I used these commands:

  • time drill -p 5354 cloudflare.com @127.0.0.1 < query on a port that the dnscrypt-proxy is not listening on
    • Result: 15.01s
  • time drill -p 5053 cloudflare.co @127.0.0.1 < query on the port that the dnscrypt-proxy is listening on
    • Result: 0.00s. The speed of the answer is because it was served from the DNS cache

Conclusion

When the Docker HEALTHCHECK times out after three seconds the exit code of the drill cmd is not caught and it just hangs as a zombie process and counts against the max user processes. Then when the max is reached. The disaster occurs as the host experiences resource exhaustion.

The fix

Initially I fixed this by simply making sure that the listening port configured in the dnscrypt-proxy.toml file matched the one the Docker HEALTHCHECK uses. However, after running the container for a couple of days I still saw zombie drill cmd’s. Though a very limited number, compared to before. But of course the wise one thinks. E.g. if for some reason the drill command cannot reach the local DNS server. If the domain does not exist or an network issue occurs, drill does not get the necessary time it needs to time out naturally. Leaving us with hanging zombie drill processes.

The real fix

As part of my troubleshooting I created this GitHub issue. On the repository for the dnscrypt-proxy container image I use. For better or worse I was referred to the klutchell dnscrypt-proxy container image by the image creator. As the creator thinks that image is better maintained. I therefore had a look at that projects dockerfile and what do I see. No HEALTHCHECK. Hmmmm, interesting. Further investigation. This time into the commit history of the klutchell image. In there I found a commit with this revealing title: remove drill and internal healthcheck. But the commit had no reasoning on why. So I created an GitHub issue on the klutchell image repository. Where I simply asked for the reason behind removing the HEALTHCHECK. The creator told me that he did so in order to simplify the image and give users control on whether or not they want a HEALTHCHECK. That knowledge made me decide to continue with the image I was using. However, with the change that I would control its HEALTHCHECK in the docker-compose file I’m using for the dnscrypt-proxy container.

Like so:

version: '3.4'
....
....
....
    healthcheck:
      test: ["CMD", "drill", "-p", "5053", "cloudflare.com", "@127.0.0.1", "||", "exit", "1"]
      interval: 20s
      timeout: 20s
      retries: 3
      start_period: 5s
....

N.B. the above is a snippet of the docker-compose file. Ensure to specify the docker-compose file version to be v3.4 or above, if you want use the start_period parameter.

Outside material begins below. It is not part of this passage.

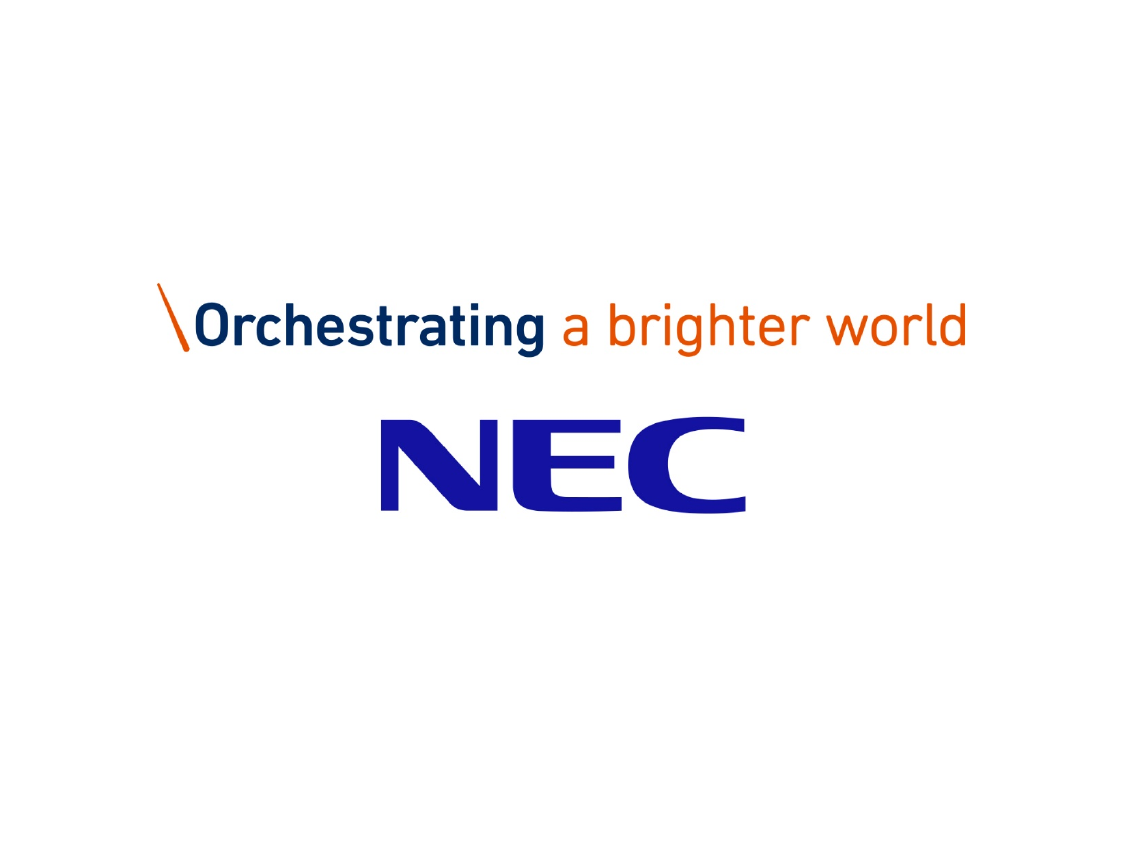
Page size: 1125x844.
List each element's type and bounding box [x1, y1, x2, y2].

picture [14, 102, 1111, 720]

Overwriting the HEALTHCHECK gives the following benefits:

  1. Controlling the value of the timeout HEALTHCHECK parameter (the actual fix)
  2. And, if I want to, the freedom to set the dnscrypt-proxy listening port as I see fit

Completing that, I then manually monitored the dnscrypt-proxy container for the next day or so. It ran without any issues and even better, there was no longer any hanging zombie processes. There you have it, job done :dart:.

Thank you for reading along. I hope you enjoyed it and that you found useful knowledge.